OPNsense Forum

Archive => 24.1, 24.4 Legacy Series => Topic started by: Shcshc on February 03, 2024, 12:10:05 PM

Title: Reboot after periodic Interface reset
Post by: Shcshc on February 03, 2024, 12:10:05 PM
After update to 24.1 the system restarts after cron Job: periodic interface reset wan. It's an ppoe interface. before update it dosn't so.
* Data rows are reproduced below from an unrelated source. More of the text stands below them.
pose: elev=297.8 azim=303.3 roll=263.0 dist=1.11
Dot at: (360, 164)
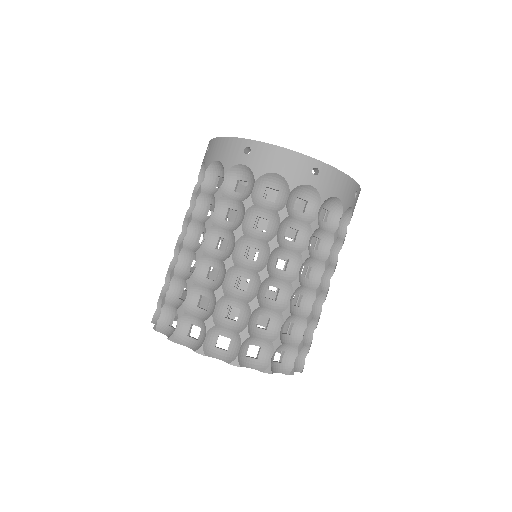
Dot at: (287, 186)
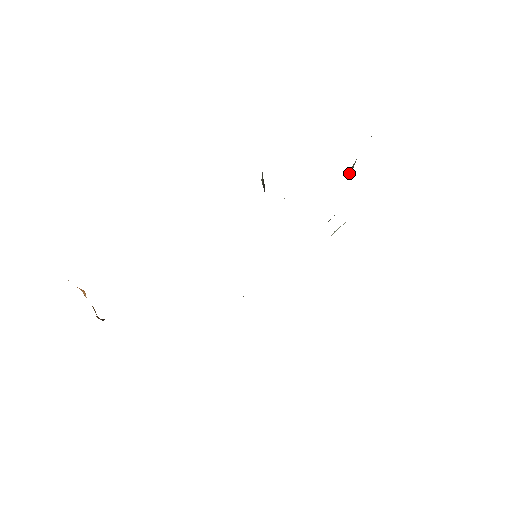
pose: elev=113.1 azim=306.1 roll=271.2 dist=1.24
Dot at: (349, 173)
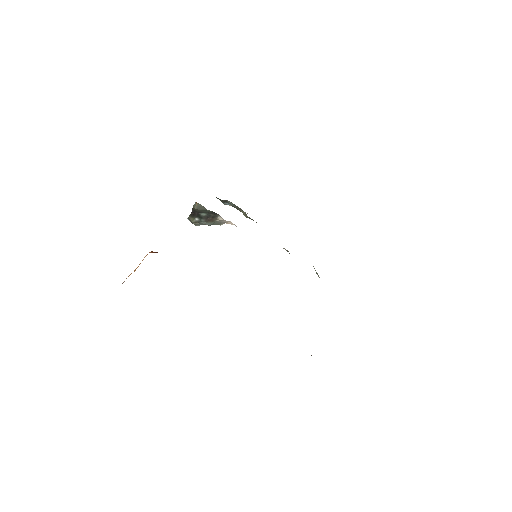
Dot at: (246, 215)
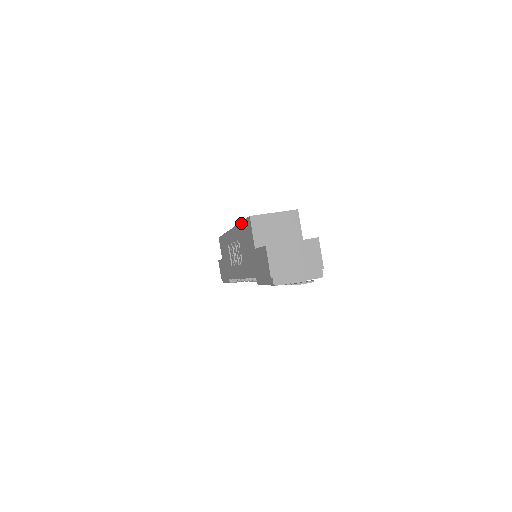
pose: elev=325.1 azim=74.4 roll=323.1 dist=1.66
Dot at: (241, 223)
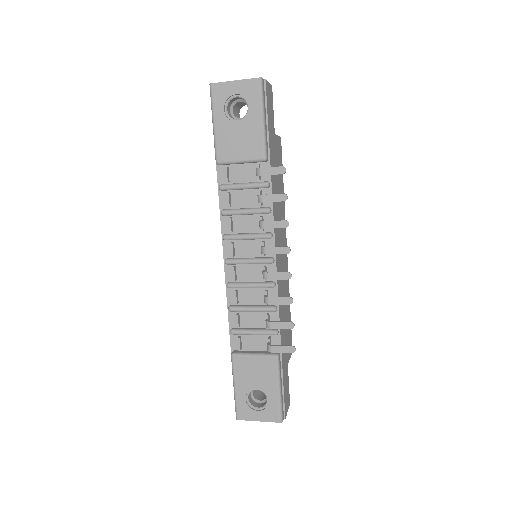
Dot at: occluded
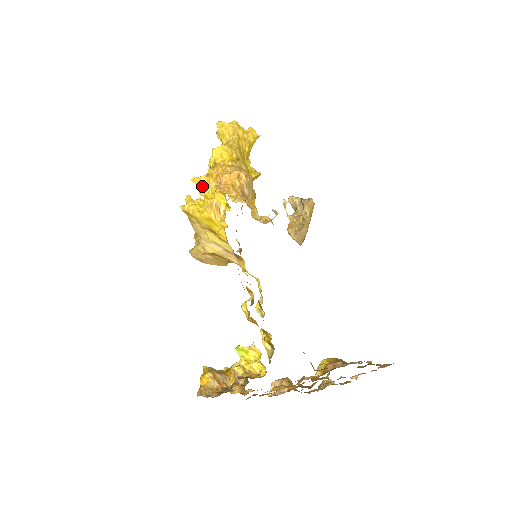
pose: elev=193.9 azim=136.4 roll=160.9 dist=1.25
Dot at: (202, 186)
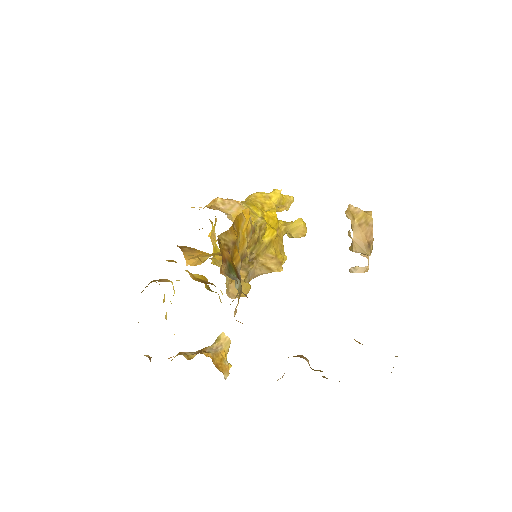
Dot at: occluded
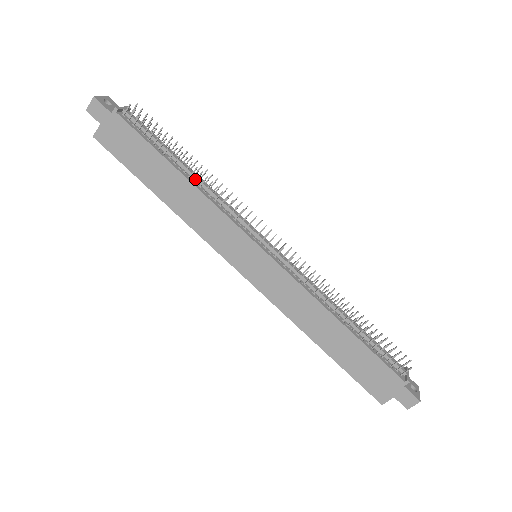
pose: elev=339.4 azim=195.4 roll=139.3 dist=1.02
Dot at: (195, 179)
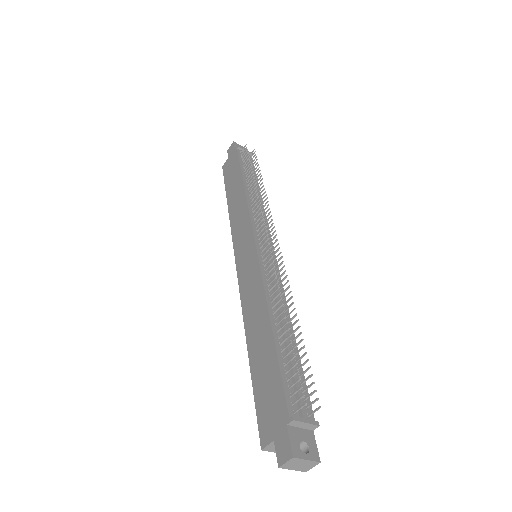
Dot at: occluded
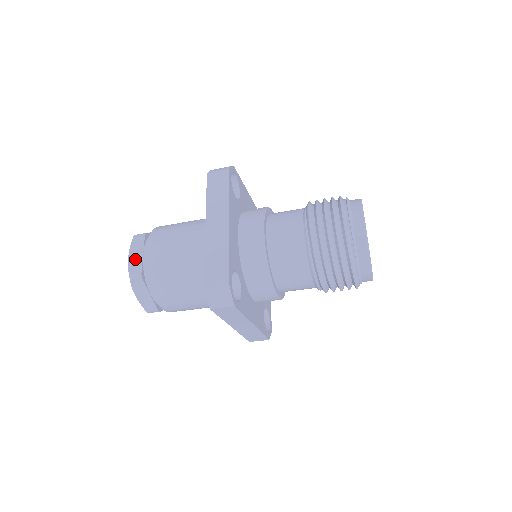
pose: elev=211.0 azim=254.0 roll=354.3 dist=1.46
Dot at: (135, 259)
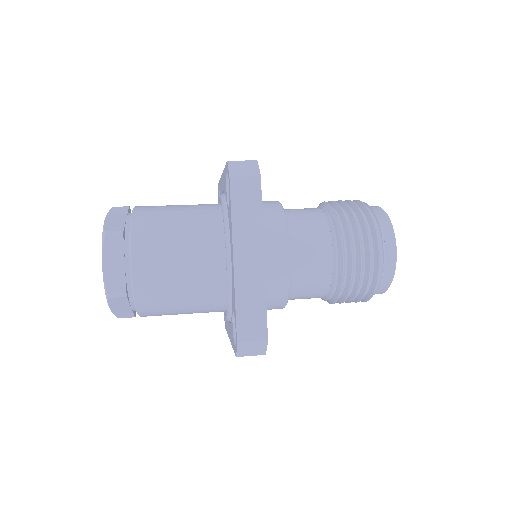
Dot at: (113, 270)
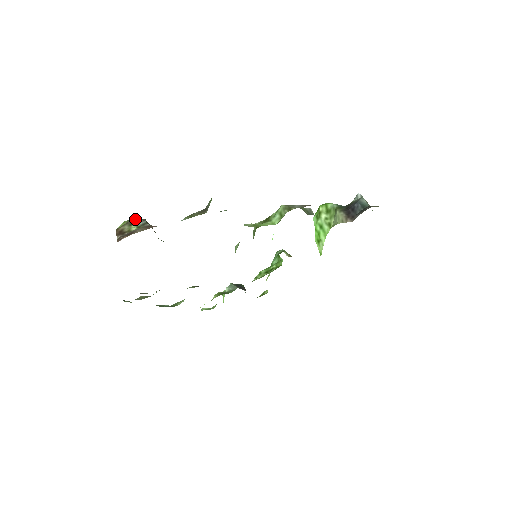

Gesendet von iPad mit Tapatalk Pro
Title: Re: Reboot after periodic Interface reset
Post by: TheOfficialMrBlah on March 05, 2024, 12:33:53 PM
Same for me...

After the update to 24.1.2 (24.1.2_1) OPNsense freezes or reboots after "CronJob: periodic interface reset wan"..
Title: Re: Reboot after periodic Interface reset
Post by: Roi on March 15, 2024, 12:58:23 PM
Hi,

I have the same problem here.

Regards
Title: Re: Reboot after periodic Interface reset
Post by: Shcshc on March 25, 2024, 07:23:09 AM
After rebooting the system i do:
In reporting settings:
Reset dns data, rrd, netflow and repair netflow.

then system is not rebooting every night.


Gesendet von iPhone mit Tapatalk Pro
Title: Re: Reboot after periodic Interface reset
Post by: Shcshc on April 06, 2024, 08:20:03 AM
After last update problem is back. Resetting the settings is not working


Gesendet von iPhone mit Tapatalk Pro
Title: Re: Reboot after periodic Interface reset
Post by: TheOfficialMrBlah on June 25, 2024, 05:07:27 AM
After it worked for me again for some time, the problem has returned with the 24.1.9 (24.1.9_4) update...

24.7.4_1 <-> Problem still exists
Title: Re: Reboot after periodic Interface reset
Post by: Thomas B. on July 28, 2024, 12:20:22 PM
Same problem here,

after a CronJob "periodic interface reset" Parameter "opt4"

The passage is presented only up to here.